Inferring Latent User Properties from Texts Published in Social Media

Authors: Svitlana Volkova, Yoram Bachrach, Michael Armstrong, Vijay Sharma

AAAI 2015 | Conference PDF | Archive PDF | Plain Text | LLM Run Details

Reproducibility Variable Result LLM Response
Research Type Experimental We rely on machine learning and natural language processing techniques to learn models from user communications. We first examine individual tweets to detect emotions and opinions emanating from them, and then analyze all the tweets published by a user to infer latent traits of that individual. ... Our models outperform the state-of-the-art approaches for inferring various traits, mostly due to to better feature engineering and the larger training data size for commonly explored attributes.
Researcher Affiliation Collaboration Svitlana Volkova1, Yoram Bachrach2, Michael Armstrong2 and Vijay Sharma2 1Center for Language and Speech Processing, Johns Hopkins University, Baltimore MD 21218, USA svitlana@jhu.edu 2Microsoft Research, Cambridge CB1 2FB, UK {yobach, a-mica, a-vishar}@microsoft.com
Pseudocode No The paper does not contain structured pseudocode or algorithm blocks.

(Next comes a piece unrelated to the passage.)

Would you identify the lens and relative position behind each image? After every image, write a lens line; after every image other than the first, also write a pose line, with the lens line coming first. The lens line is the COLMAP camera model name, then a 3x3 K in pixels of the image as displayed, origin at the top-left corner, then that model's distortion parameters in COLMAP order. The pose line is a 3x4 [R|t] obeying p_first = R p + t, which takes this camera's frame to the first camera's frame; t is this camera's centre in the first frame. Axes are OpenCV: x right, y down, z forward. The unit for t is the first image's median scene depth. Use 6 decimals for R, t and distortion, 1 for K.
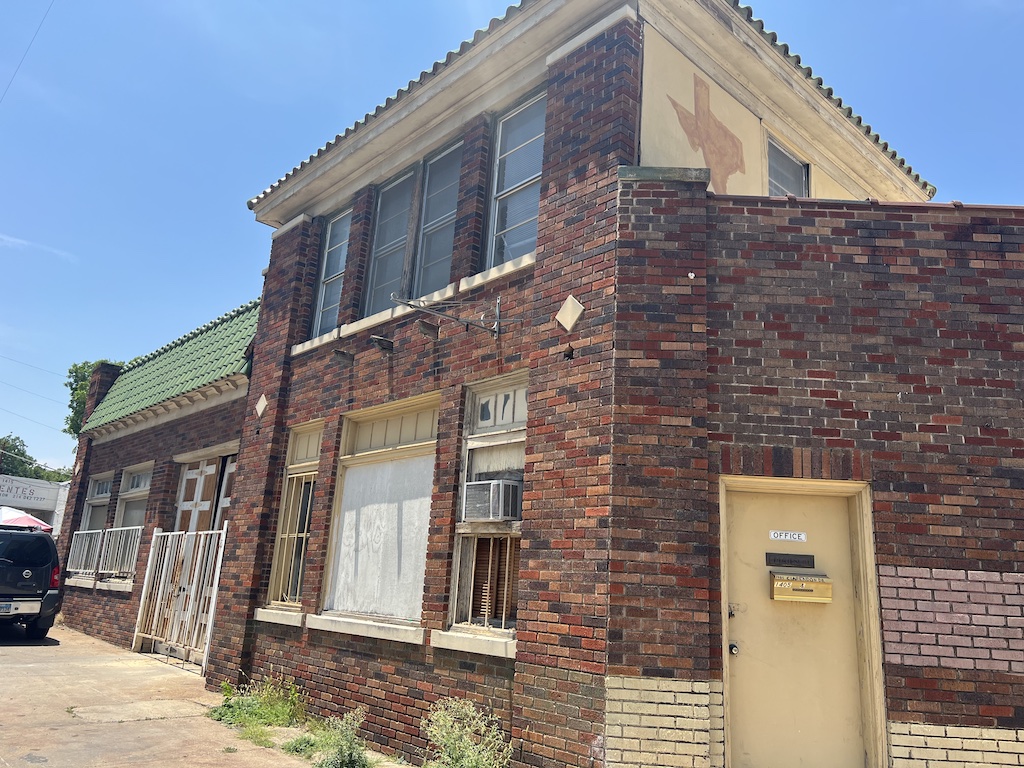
lens RADIAL K [[769.5, 0, 507.1], [0, 769.5, 386.7], [0, 0, 1]] dist [0.057806, -0.060140]
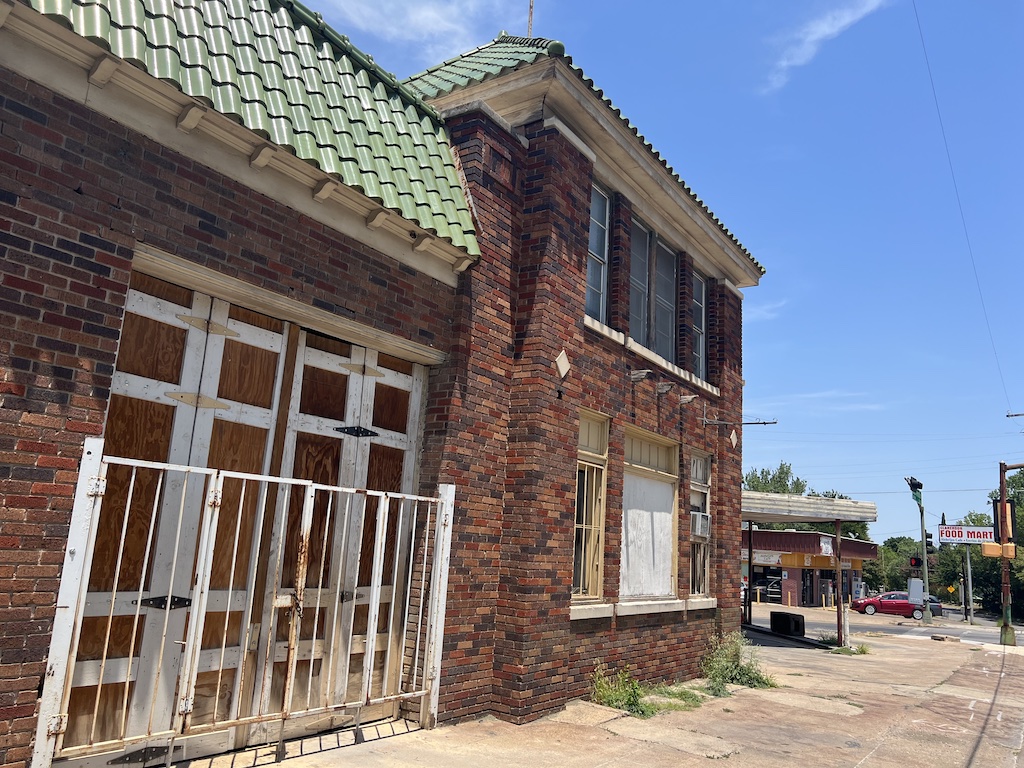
lens RADIAL K [[769.5, 0, 507.1], [0, 769.5, 386.7], [0, 0, 1]] dist [0.057806, -0.060140]
pose [[-0.224679, 0.118433, 0.967209, -1.348161], [-0.322416, 0.927643, -0.188484, 0.271503], [-0.919547, -0.354192, -0.170238, 1.473587]]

Open Source Code No The paper does not provide concrete access to source code (e.g., specific repository link, explicit code release statement, or code in supplementary materials).
Open Datasets No The paper describes creating a dataset via crowdsourcing ('We asked workers on Amazon Mechanical Turk to glance through 5,000 Twitter profiles...') and mentions using 'noisy hashtag annotations', but does not provide concrete access information (e.g., link, DOI, repository, or formal citation to the created dataset) for public availability.

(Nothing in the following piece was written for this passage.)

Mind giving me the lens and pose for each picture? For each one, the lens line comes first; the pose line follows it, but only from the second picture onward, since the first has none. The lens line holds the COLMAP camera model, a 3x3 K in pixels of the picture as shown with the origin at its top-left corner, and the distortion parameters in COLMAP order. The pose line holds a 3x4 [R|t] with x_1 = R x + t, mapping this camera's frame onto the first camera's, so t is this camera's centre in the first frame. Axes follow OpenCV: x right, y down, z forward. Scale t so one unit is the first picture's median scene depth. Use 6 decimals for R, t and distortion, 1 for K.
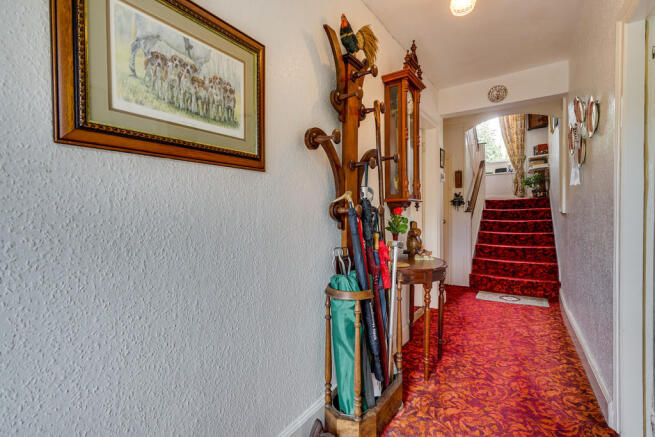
lens RADIAL K [[297.5, 0, 327.3], [0, 297.5, 217.0], [0, 0, 1]] dist [-0.001551, -0.000175]
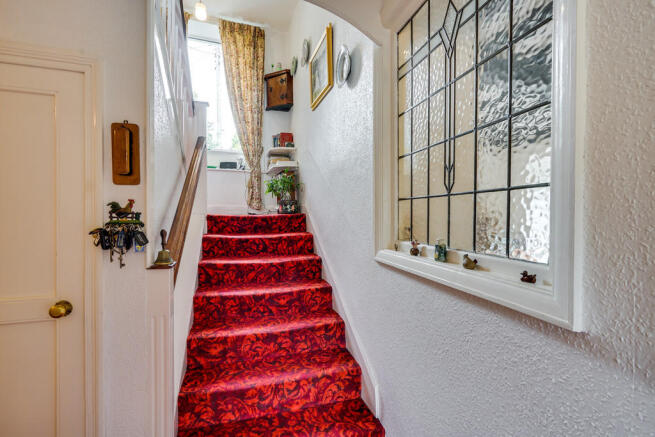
lens RADIAL K [[297.5, 0, 327.7], [0, 297.5, 218.0], [0, 0, 1]] dist [-0.001551, -0.000175]
pose [[0.621981, 0.002818, 0.783027, 0.264740], [0.002804, 0.999979, -0.005826, -0.049770], [-0.783027, 0.005819, 0.621960, 0.526773]]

Dataset Splits No The paper does not provide specific dataset split information (exact percentages, sample counts, citations to predefined splits, or detailed splitting methodology) needed to reproduce the data partitioning.
Hardware Specification No The paper does not provide specific hardware details (exact GPU/CPU models, processor types with speeds, memory amounts, or detailed computer specifications) used for running its experiments.
Software Dependencies No The paper does not provide specific ancillary software details (e.g., library or solver names with version numbers) needed to replicate the experiment.
Experiment Setup No The paper mentions training 'log-linear models' and using 'lexical features' but does not provide specific experimental setup details (concrete hyperparameter values, training configurations, or system-level settings) in the main text.